Neues zu Recht und Praxis
Informationen über neue gesetzliche Regelungen, Urteile und Entwicklungen zum Thema Autofahren mit Beeinträchtigung.
Gesetze und Urteile
Grundsätzlich ist das Tanken eine private Angelegenheit, die nicht unfallversichert ist. Das Landessozialgericht (LSG) Rheinland-Pfalz hat jedoch kürzlich entschieden (L 2 U 27/23, 11.12.2023), dass Unfallversicherungsschutz auch beim Tanken eines dienstlich genutzten Privatwagens bestehen kann. Wird ein privates Fahrzeug mit Zustimmung des Arbeitgebers betrieblich genutzt und auf dem Betriebsweg eine Tankstelle angefahren, greift die gesetzliche Unfallversicherung. Der Zusammenhang mit der betrieblichen Tätigkeit ist in einem solchen Schutzfall in vollem Umfang nachzuweisen.
Das Europäische Parlament in Straßburg hat im April 2024 zugestimmt, dass Menschen mit Behinderungen einen europäischen Behinderten- und Parkausweis erhalten. Die EU-weit gültigen Ausweise garantieren den gleichberechtigten Zugang zu Sonderkonditionen wie ermäßigten Eintrittspreisen oder reservierten Parkplätzen.
Der neue Europäische Behindertenausweis wird von den zuständigen nationalen Behörden in jedem Mitgliedstaat in Kartenform kostenlos ausgestellt. Nach Möglichkeit wird es auch eine digitale Version geben. Nicht-EU-Bürger, die sich rechtmäßig in der Union aufhalten, können bei Vorliegen der entsprechenden Voraussetzungen ebenfalls den EU-Behindertenausweis erhalten.
Am 1. September 2023 ist die Neufassung der Fahrzeug-Zulassungsverordnung in Kraft getreten. Eine wesentliche Neuerung ist, dass nach der digitalen Zulassung die Teilnahme am Straßenverkehr sofort möglich ist. Mit dem digitalen Zulassungsbescheid können Kfz-Fahrerinnen und Kfz-Fahrer bis zu zehn Tage ohne Fahrzeugdokumente und Plakette fahren.
Der internetbasierte Behördengang ist rund um die Uhr online möglich, sodass Wartezeiten entfallen, weniger Kosten anfallen und die Anmeldung auch von zu Hause erfolgen kann. Dies ist vor allem für Menschen mit eingeschränkter Mobilität oder gesundheitlichen Einschränkungen eine große Erleichterung.

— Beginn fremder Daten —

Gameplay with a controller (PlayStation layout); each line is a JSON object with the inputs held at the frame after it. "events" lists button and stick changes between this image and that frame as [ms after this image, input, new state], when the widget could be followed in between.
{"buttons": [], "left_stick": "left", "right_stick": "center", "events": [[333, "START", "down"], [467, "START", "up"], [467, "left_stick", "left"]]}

Die Länder und Kommunen sind für die Umsetzung der Online-Fahrzeugzulassung verantwortlich. Die digitalen i-Kfz-Portale werden entsprechend auf i-Kfz Stufe 4 aufgerüstet. Weitere Informationen zum Verfahren sind auf den Internetseiten der zuständigen Zulassungsbehörde erhältlich.
Im März 2023 hat das Bundessozialgericht in seinem Urteil (Aktenzeichen: B 9 SB 1/22 R, B 9 SB 8/21 R) den Zugang zu Behindertenparkplätzen für gehbehinderte Menschen erleichtert. Danach ist für die Zuerkennung des Merkzeichens aG und die Nutzung von Behindertenparkplätzen die Gehfähigkeit im öffentlichen Verkehrsraum maßgeblich. Kann sich der schwerbehinderte Mensch dauernd nur mit fremder Hilfe oder nur mit großer Anstrengung außerhalb seines Kraftfahrzeuges bewegen, wird das Merkzeichen aG zuerkannt, wenn auch die übrigen Voraussetzungen erfüllt sind. Mit dem Merkzeichen aG im Behndertenausweis erhält man den blauen EU-Parkausweis.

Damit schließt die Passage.